"Odrażające sceny po huraganie"
Huragan Katrina zniszczył infrastrukturę Delty Mississippi. Zmusił tysiące osób do opuszczenia ich domów. Ale nie zmusił nikogo do kradzieży zegarków i odbiorników TV, do mordowania, gwałcenia, strzelania do helikopterów i do policjantów usiłujących przyjść z pomocą uchodźcom - pisze londyński "Daily Telegraph" w swym wydaniu internetowym.

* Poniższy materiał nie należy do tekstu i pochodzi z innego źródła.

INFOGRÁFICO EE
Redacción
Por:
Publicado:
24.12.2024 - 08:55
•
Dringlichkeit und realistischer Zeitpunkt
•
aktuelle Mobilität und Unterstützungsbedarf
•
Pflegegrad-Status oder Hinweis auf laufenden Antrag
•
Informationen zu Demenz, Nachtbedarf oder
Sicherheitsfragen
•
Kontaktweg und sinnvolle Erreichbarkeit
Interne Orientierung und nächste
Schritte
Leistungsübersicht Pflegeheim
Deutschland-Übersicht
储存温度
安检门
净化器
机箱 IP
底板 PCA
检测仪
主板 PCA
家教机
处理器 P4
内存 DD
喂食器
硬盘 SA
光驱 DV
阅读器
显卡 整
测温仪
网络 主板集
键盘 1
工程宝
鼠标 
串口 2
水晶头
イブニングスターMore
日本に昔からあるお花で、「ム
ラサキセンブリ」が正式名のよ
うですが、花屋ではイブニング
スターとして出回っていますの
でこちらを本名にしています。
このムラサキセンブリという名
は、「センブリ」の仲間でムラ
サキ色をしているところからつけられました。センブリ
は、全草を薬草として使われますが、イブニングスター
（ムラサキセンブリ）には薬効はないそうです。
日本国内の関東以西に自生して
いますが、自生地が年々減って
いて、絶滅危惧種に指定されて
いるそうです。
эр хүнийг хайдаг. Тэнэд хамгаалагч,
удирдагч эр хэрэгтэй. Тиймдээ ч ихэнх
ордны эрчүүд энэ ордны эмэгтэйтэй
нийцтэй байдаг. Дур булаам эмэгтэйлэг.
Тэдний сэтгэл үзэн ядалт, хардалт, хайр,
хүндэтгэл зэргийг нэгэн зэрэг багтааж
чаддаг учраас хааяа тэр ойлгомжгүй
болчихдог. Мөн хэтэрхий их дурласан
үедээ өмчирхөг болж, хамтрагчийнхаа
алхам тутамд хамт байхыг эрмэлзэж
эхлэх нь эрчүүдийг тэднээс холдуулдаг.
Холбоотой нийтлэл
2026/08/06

04.09.2005 | aktual.: 04.09.2005 12:17
Odrażające sceny przemocy, które nastąpiły po zaniku normalnych struktur władzy w Nowym Orleanie i innych zniszczonych przez huragan miastach, skłoniły wielu Amerykanów do zastanowienia się czy wolność jednostki jest najważniejszą ze wszystkich wartości.
Godne potępienia działania niewielu nie powinny jednak skłaniać do niedostrzegania przyzwoitości i stoickiej odwagi pozostałych, z których wielu zostało pozostawionych samym sobie w strasznych warunkach.
To nie amerykańskie zaangażowanie na rzecz wolności jednostki powinno zostać zrewidowane, ale rola rządu centralnego, którego niedociągnięcia jeszcze przed kataklizmem, jeszcze zwiększyły jego skutki.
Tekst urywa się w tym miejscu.